I have characters in three short stories I can’t seem to finish. The characters come to life but their stories remain incomplete—the wife of a Desert Storm vet who has PTSD, the mother of an adopted daughter who suffered multiple childhood traumas, and a woman who makes her life a hedonistic pathway with lovers supporting and worshipping her because she’s gorgeous and sexually adventurous. What made her who she is and what happens to her in her fifties? I want to keep my characters in short stories but perhaps they need more room and a larger supporting cast.
Lately, I’ve been developing women with absent, inadequate, or traumatic fathers.

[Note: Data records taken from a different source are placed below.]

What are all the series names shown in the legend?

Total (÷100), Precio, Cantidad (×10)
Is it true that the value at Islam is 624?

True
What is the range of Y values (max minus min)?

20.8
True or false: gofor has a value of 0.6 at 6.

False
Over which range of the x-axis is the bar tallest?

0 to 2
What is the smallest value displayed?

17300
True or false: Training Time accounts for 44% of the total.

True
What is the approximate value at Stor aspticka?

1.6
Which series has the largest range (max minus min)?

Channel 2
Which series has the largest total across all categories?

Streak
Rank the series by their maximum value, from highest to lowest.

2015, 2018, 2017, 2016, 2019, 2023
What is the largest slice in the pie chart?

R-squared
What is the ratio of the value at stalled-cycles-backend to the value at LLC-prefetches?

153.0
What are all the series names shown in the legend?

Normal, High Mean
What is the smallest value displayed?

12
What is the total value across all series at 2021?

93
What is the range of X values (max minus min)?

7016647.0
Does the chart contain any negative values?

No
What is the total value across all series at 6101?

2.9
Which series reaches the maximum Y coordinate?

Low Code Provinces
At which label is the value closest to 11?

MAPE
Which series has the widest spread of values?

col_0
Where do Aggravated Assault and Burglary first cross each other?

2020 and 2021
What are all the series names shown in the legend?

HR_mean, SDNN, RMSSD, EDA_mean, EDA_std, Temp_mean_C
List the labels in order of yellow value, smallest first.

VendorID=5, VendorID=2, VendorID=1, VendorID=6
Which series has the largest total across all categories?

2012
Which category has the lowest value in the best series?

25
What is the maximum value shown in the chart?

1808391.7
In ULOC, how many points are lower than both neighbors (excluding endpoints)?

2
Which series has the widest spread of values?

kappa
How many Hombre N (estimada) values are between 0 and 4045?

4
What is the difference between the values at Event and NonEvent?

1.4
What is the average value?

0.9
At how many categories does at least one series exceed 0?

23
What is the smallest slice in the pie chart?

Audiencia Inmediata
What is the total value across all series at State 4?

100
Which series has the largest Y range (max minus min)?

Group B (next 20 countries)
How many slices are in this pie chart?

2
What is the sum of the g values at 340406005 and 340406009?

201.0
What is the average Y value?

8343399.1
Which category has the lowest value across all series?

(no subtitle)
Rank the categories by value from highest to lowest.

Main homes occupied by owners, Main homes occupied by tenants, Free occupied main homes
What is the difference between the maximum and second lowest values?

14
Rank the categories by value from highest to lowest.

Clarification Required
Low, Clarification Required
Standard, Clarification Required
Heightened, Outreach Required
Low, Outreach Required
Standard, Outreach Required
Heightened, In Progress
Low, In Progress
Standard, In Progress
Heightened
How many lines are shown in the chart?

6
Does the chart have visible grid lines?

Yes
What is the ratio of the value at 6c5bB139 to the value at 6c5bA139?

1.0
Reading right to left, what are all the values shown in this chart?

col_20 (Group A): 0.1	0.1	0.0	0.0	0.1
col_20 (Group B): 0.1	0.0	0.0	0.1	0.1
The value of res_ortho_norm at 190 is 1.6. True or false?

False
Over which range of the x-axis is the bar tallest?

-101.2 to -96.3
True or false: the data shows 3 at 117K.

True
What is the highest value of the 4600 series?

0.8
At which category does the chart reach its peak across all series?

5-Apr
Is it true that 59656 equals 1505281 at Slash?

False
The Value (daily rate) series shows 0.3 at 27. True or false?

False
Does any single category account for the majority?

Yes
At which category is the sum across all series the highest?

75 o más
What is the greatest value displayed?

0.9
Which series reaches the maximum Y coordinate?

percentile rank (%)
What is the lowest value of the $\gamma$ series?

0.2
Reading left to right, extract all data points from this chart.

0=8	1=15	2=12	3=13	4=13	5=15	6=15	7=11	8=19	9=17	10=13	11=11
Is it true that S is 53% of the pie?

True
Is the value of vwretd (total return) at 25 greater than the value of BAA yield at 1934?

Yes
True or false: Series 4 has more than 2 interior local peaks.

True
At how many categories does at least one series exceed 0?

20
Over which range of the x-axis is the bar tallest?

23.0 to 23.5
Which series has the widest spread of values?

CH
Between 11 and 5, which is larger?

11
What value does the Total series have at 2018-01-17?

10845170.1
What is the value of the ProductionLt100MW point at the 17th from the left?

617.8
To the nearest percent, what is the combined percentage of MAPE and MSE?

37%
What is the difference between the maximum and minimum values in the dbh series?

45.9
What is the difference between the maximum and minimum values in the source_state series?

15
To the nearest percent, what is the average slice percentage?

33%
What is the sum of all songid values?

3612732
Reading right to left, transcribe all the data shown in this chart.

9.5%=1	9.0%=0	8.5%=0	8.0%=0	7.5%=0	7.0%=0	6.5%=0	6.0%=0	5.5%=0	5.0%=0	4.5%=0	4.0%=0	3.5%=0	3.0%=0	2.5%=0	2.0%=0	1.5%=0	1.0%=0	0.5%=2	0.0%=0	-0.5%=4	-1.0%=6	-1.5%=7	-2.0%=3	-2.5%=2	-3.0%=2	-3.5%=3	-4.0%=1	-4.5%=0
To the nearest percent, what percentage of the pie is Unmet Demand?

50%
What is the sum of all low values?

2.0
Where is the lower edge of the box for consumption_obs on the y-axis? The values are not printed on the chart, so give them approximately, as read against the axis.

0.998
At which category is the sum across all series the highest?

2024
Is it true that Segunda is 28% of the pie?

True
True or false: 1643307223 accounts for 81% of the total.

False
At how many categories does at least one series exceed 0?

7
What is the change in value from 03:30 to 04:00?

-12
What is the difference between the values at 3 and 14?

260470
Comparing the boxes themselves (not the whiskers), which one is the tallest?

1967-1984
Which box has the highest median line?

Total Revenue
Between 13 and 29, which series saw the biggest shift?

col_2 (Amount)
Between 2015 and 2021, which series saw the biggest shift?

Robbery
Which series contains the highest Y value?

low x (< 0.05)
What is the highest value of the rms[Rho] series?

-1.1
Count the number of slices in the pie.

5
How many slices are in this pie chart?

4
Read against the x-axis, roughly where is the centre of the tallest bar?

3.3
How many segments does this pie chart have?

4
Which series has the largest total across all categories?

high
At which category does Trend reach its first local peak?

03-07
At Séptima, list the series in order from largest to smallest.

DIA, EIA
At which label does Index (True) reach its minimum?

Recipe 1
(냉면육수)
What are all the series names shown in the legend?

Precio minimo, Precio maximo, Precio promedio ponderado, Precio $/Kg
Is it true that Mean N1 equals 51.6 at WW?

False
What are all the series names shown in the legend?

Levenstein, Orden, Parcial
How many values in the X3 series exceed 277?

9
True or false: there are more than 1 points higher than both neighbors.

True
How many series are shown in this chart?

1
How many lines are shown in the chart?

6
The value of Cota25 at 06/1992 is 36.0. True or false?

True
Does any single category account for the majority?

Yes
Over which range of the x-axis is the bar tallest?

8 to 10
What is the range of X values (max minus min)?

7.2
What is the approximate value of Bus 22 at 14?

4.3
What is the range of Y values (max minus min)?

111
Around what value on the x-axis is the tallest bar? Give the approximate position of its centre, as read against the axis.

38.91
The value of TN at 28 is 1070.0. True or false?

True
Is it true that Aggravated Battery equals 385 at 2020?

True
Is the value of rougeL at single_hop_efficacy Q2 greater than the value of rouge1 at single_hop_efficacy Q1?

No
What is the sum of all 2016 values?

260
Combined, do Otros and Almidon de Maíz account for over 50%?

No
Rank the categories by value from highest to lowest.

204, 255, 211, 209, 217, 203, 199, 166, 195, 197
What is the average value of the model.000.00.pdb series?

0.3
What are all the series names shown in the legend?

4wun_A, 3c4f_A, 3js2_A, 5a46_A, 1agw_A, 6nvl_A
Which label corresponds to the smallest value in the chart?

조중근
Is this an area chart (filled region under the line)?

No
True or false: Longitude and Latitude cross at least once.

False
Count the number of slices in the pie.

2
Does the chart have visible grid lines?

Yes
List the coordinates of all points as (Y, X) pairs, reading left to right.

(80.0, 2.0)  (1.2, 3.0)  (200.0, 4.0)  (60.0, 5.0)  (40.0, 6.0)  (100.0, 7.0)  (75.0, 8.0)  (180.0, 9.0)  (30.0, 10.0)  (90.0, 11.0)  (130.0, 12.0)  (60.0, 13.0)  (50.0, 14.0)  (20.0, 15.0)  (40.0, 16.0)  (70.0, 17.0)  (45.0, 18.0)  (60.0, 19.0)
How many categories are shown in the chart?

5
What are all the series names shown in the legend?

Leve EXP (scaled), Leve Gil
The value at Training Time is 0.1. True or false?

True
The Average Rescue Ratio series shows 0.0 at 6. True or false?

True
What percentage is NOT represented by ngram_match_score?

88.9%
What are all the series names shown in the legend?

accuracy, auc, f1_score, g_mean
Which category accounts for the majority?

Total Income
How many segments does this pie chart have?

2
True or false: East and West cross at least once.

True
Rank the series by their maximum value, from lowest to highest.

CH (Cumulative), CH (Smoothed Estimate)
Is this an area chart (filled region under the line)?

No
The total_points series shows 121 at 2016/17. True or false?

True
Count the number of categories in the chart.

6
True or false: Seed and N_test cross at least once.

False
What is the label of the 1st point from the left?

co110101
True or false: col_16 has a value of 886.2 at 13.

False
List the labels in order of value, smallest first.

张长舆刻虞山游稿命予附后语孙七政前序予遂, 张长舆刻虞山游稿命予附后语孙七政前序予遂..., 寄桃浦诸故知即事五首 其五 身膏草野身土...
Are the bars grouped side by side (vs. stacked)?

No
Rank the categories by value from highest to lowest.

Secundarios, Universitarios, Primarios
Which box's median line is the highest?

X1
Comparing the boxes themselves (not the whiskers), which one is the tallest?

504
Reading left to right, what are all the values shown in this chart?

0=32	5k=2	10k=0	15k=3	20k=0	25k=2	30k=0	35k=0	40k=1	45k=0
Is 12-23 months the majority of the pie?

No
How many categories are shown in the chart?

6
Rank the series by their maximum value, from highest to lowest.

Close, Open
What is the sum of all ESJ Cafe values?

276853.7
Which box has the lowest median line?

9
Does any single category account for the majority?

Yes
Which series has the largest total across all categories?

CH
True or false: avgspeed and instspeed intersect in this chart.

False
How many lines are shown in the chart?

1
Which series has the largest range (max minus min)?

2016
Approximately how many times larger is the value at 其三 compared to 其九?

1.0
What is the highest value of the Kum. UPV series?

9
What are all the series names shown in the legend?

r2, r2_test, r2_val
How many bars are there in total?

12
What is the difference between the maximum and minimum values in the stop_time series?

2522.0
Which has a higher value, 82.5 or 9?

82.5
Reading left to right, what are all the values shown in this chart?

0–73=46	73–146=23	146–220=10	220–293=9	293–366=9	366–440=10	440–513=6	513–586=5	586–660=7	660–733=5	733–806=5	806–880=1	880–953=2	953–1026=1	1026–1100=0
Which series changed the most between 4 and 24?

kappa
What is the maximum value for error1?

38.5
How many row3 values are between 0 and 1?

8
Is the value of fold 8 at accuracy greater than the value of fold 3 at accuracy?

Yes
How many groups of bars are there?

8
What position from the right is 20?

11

The daughters can take any of a dozen paths to overcome their loss. They can seek males who support and admire them and treat them like princesses, or they can mother and subjugate males, or they can entice and kill males. Perhaps they’ll reject all males for a career in law or medicine. What happens when the career is not enough?
I think my next interest will be in the sex crossover. Which male authors created the most convincing female characters? Do I have the ability to create convincing male characters with depth?
Then, I’m not forgetting ghosts, poltergeists, and cold drafts, half-bird and half-human creatures, meerkats with souls, vampires who live two hundred years rather than eternity (a gene failure), and all the potential life forms in deep space.
I’ve heard Stephen King used to say he found his ideas for stories in Utah. It doesn’t seem fair to blame one state for all the tortured and threatening characters that can emerge from the imagination. And that’s not counting all the replicas of people I dislike and turn into villains who get what they deserve.
Pauline
I think Simon Brett does a good job creating female characters. His cozy series features two very different women who are friends. MC Beaton's Hamish MacBeth is believable. kd easley's mc in her one series is male, in fact most of the characters are male. All are portrayed quite well.